In many cases, complicated toxicology reports show a deadly cocktail of substances, making it difficult to pinpoint which drug is responsible for the death. Dr. Richard Jorgensen, who has been the DuPage County coroner for nearly a decade, has been stunned with the rise of cocaine cases now showing up in his county.

"Very commonly cocaine, which had not disappeared but become a very minor drug in Chicagoland, and now we find it in a full third of toxicology reports we see," he said.

In Cook County, an I-Team data analysis revealed a steady increase in cocaine as the primary cause of death since 2015. So far in 2023, more than 160 people have been lost to cocaine-related deaths, and last year nearly 80% of cocaine-related deaths also involved fentanyl.

On Chicago's West Side, near one of the current overdose hotspots, members of the West Side Heroin/Opioid Task Force joined other outreach groups in the community to offer drug treatment, support, care packages with opioid overdose antidote naloxone, and warnings about the deadly drug mixtures on the street.

Luther Syas, the task force's director of outreach, explained the group is in the process of changing its name because there is so much less heroin on the streets these days.

"A lot more fentanyl but we're beginning to see...a cocaine mix.

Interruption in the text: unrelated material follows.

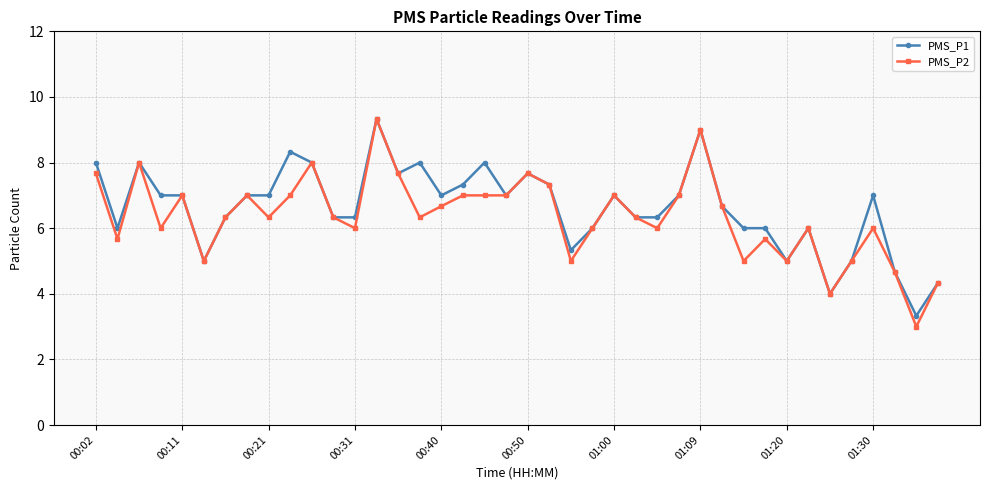

What is the smallest value displayed?

3.0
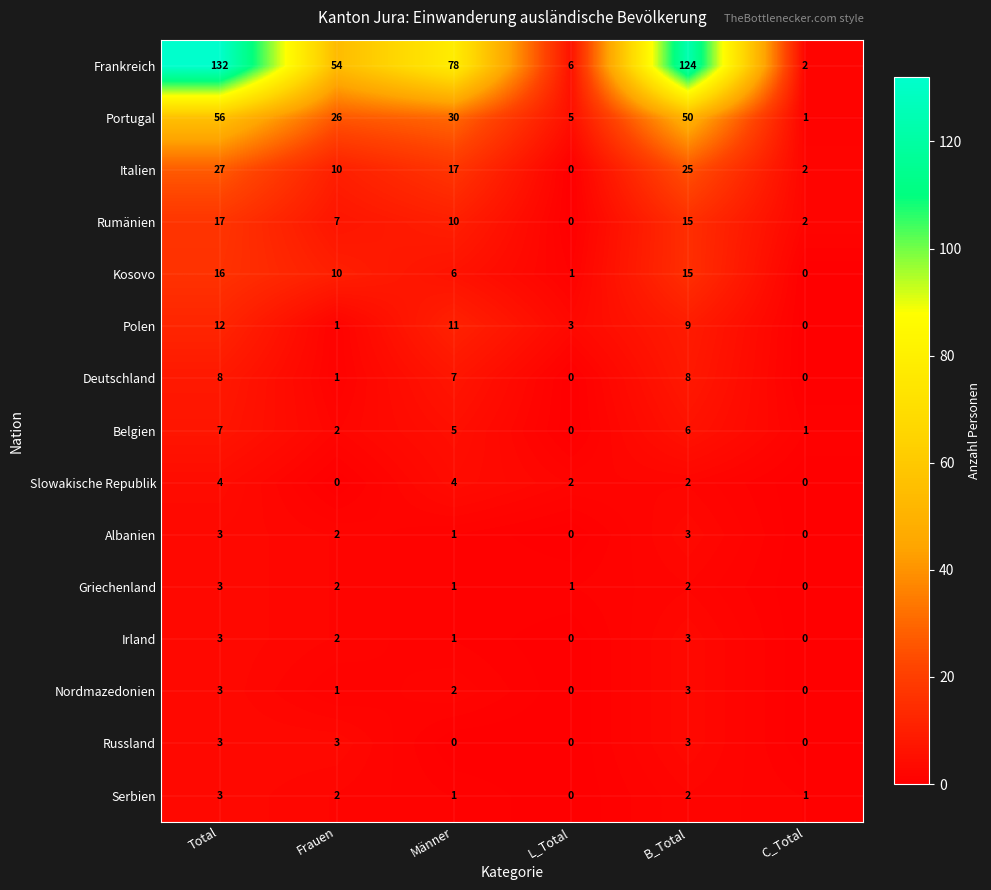

How many data points in Portugal are less than 30?

3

It's a compound so yes people will tell you I do heroin/cocaine," he said.

Syas said there's a growing need for more health professionals trained to engage with people struggling with drug addiction, including more onsite mental health services.

In Lake County, Indiana, so far in 2023 there have been 24 cocaine associated deaths, already considered a high number by the coroner's office, which reported a dramatic increase in cocaine/fentanyl-related deaths in recent years.

Stovall's mission is to support the Indiana's efforts to bring vending machines that dispense free naloxone to communities. The effort is supported by Gov. Eric Holcomb and the machines are purchased by Overdose Lifeline, an Indiana nonprofit that used federal grant funds for the devices. Each machine holds up to 300 naloxone kits dispensed free of charge. There are now 19 machines throughout the state, including in Stovall's hometown of Griffith.

Stovall also started the nonprofit Sounds of Sarah in her daughter's memory, and heads up the We Fight Together Overdose & Drug Poisoning Awareness Walk Run on Saturday, May 13 from 11 a.m. to 3:30 p.m. in Highland, Ind.

"I just want to be sure that people know that they're not alone. The grief of this is really tough. I want to make sure we are educating people," she said.

Each day about 300 people die from drug poisonings; as Stovall put it, like a plane crashing every day.